Records contained in a dataset:
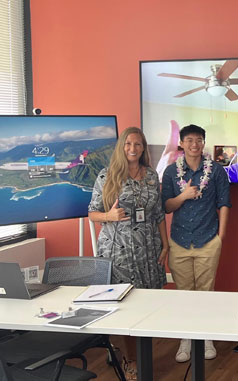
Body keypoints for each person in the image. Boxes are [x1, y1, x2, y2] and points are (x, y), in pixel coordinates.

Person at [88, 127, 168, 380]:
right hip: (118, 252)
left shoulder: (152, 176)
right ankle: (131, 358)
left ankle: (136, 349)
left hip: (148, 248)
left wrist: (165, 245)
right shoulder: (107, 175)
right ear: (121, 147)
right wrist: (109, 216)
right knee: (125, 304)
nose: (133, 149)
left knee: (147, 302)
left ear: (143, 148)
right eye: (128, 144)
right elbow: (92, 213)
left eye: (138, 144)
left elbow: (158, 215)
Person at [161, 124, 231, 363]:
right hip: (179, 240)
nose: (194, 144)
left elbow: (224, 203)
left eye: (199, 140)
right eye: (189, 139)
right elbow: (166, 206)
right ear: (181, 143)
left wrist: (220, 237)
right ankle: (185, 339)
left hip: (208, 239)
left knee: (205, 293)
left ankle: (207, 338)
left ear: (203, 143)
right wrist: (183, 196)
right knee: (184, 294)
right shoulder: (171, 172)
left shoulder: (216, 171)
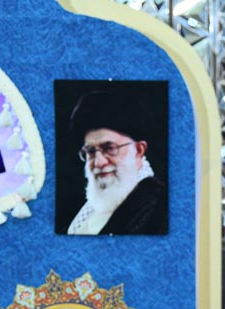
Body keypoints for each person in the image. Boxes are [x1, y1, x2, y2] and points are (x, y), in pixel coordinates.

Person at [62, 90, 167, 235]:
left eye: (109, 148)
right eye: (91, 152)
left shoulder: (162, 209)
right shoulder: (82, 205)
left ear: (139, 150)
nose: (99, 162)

--

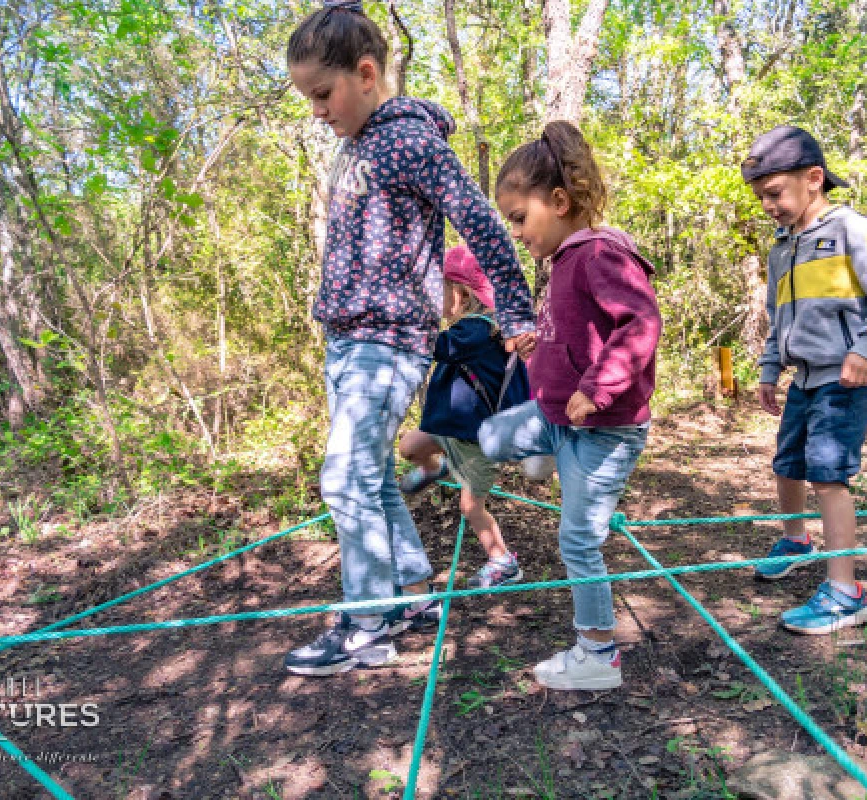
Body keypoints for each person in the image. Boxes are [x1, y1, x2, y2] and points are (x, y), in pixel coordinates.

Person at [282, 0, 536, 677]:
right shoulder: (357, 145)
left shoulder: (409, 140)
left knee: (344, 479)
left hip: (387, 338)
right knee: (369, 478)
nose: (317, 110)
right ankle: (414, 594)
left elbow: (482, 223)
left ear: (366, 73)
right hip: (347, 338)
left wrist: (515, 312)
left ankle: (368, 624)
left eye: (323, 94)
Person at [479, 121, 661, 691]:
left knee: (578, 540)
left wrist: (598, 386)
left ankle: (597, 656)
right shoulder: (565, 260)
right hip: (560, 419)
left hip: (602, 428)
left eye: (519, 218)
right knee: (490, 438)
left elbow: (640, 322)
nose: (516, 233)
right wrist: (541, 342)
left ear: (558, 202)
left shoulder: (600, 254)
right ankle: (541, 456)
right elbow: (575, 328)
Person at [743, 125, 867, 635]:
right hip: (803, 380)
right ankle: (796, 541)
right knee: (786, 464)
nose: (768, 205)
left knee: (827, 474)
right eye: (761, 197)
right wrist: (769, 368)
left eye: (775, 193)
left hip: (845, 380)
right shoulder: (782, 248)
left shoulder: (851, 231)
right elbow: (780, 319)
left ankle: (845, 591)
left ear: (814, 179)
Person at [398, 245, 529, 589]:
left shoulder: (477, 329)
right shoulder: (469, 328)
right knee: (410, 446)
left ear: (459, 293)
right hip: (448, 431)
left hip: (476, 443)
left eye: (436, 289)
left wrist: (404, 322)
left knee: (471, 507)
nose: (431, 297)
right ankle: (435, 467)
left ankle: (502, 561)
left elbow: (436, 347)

▶ The task: In the entries above, find the line holding "left hip: (387, 338)" and the line holding "left elbow: (436, 347)", then retype exactly those two lines and every line between them, and nothing else.

▶ Reply:
left hip: (387, 338)
right knee: (369, 478)
nose: (317, 110)
right ankle: (414, 594)
left elbow: (482, 223)
left ear: (366, 73)
right hip: (347, 338)
left wrist: (515, 312)
left ankle: (368, 624)
left eye: (323, 94)
Person at [479, 121, 661, 691]:
left knee: (578, 540)
left wrist: (598, 386)
left ankle: (597, 656)
right shoulder: (565, 260)
right hip: (560, 419)
left hip: (602, 428)
left eye: (519, 218)
right knee: (490, 438)
left elbow: (640, 322)
nose: (516, 233)
right wrist: (541, 342)
left ear: (558, 202)
left shoulder: (600, 254)
right ankle: (541, 456)
right elbow: (575, 328)
Person at [743, 125, 867, 635]:
right hip: (803, 380)
right ankle: (796, 541)
right knee: (786, 464)
nose: (768, 205)
left knee: (827, 474)
right eye: (761, 197)
right wrist: (769, 368)
left eye: (775, 193)
left hip: (845, 380)
right shoulder: (782, 248)
left shoulder: (851, 231)
right elbow: (780, 319)
left ankle: (845, 591)
left ear: (814, 179)
Person at [398, 245, 529, 589]:
left shoulder: (477, 329)
right shoulder: (469, 328)
right knee: (410, 446)
left ear: (459, 293)
right hip: (448, 431)
left hip: (476, 443)
left eye: (436, 289)
left wrist: (404, 322)
left knee: (471, 507)
nose: (431, 297)
right ankle: (435, 467)
left ankle: (502, 561)
left elbow: (436, 347)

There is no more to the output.